I want to make a program that will read some number in string format and output it like this: if the number is 12345 it should then output 12 23 34 45 . I tried using the substr() function from the c++ string library, but it gives me strange results - it outputs 1 23 345 45 instead of the expected result. Why ?

#include <iostream>
#include <string>
#include <cstdlib>
using namespace std;
int main(void)
{
    string a;
    cin >> a;
    string b;
    int c;

    for(int i=0;i<a.size()-1;++i)
    {
        b = a.substr(i,i+1);
        c = atoi(b.c_str());
        cout << c << " ";
    }
    cout << endl;
    return 0;
}

Answer 1

The string constructor can be used to get a copy of a substring.

string(const string& str, size_t pos, size_t n) 

For example...

b = string(a, i, 2); // substring of a from position i, including 2 characters

This differs from substr in that the length n cannot be omitted. I offer this only as an alternative, not as an improvement.

Answer 2

Possible solution with string_view

void do_it_with_string_view( void )
{
    std::string a { "12345" };
    for ( std::string_view v { a }; v.size() - 1; v.remove_prefix( 1 ) )
        std::cout << v.substr( 0, 2 ) << " ";
    std::cout << std::endl;
}

Answer 3

substr(i,j) means that you start from the index i (assuming the first index to be 0) and take next j chars. It does not mean going up to the index j.

Answer 4

As shown here, the second argument to substr is the length, not the ending position:

string substr ( size_t pos = 0, size_t n = npos ) const;

Generate substring

Returns a string object with its contents initialized to a substring of the current object.

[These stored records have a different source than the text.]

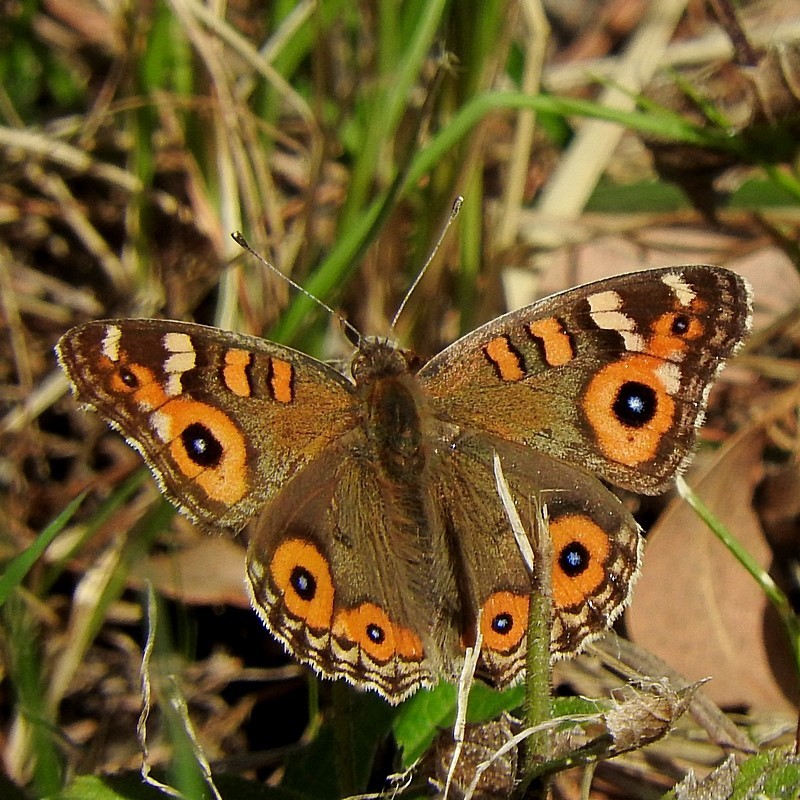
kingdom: Animalia
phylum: Arthropoda
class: Insecta
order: Lepidoptera
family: Nymphalidae
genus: Junonia
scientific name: Junonia villida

This substring is the character sequence that starts at character position pos and has a length of n characters.

Your line b = a.substr(i,i+1); will generate, for values of i:

substr(0,1) = 1
substr(1,2) = 23
substr(2,3) = 345
substr(3,4) = 45  (since your string stops there).

What you need is b = a.substr(i,2);

You should also be aware that your output will look funny for a number like 12045. You'll get 12 20 4 45 due to the fact that you're using atoi() on the string section and outputting that integer. You might want to try just outputing the string itself which will be two characters long:

b = a.substr(i,2);
cout << b << " ";

In fact, the entire thing could be more simply written as:

#include <iostream>
#include <string>
using namespace std;
int main(void) {
    string a;
    cin >> a;
    for (int i = 0; i < a.size() - 1; i++)
        cout << a.substr(i,2) << " ";
    cout << endl;
    return 0;
}

Answer 5

Possible solution without using substr()

#include<iostream>
#include<string>

using namespace std;


int main() {
    string c="12345";
    int p=0;

    for(int i=0;i<c.length();i++) {
        cout<<c[i];
        p++;

        if (p % 2 == 0 && i != c.length()-1) {
            cout<<" "<<c[i];
            p++;
        }
    }
}

Answer 6

If I am correct, the second parameter of substr() should be the length of the substring. How about

b = a.substr(i,2);

?

Answer 7

You can get the above output using following code in c

#include<stdio.h>
#include<conio.h>
#include<string.h>
int main()
{
  char *str;
  clrscr();
  printf("\n Enter the string");
  gets(str);
  for(int i=0;i<strlen(str)-1;i++)
  {
    for(int j=i;j<=i+1;j++)
      printf("%c",str[j]);
    printf("\t");
  }
  getch();
  return 0;
}

Answer 8

Another interesting variant question can be:

How would you make "12345" as "12 23 34 45" without using another string?

Will following do?

    for(int i=0; i < a.size()-1; ++i)
    {
        //b = a.substr(i, 2);
        c = atoi((a.substr(i, 2)).c_str());
        cout << c << " ";
    }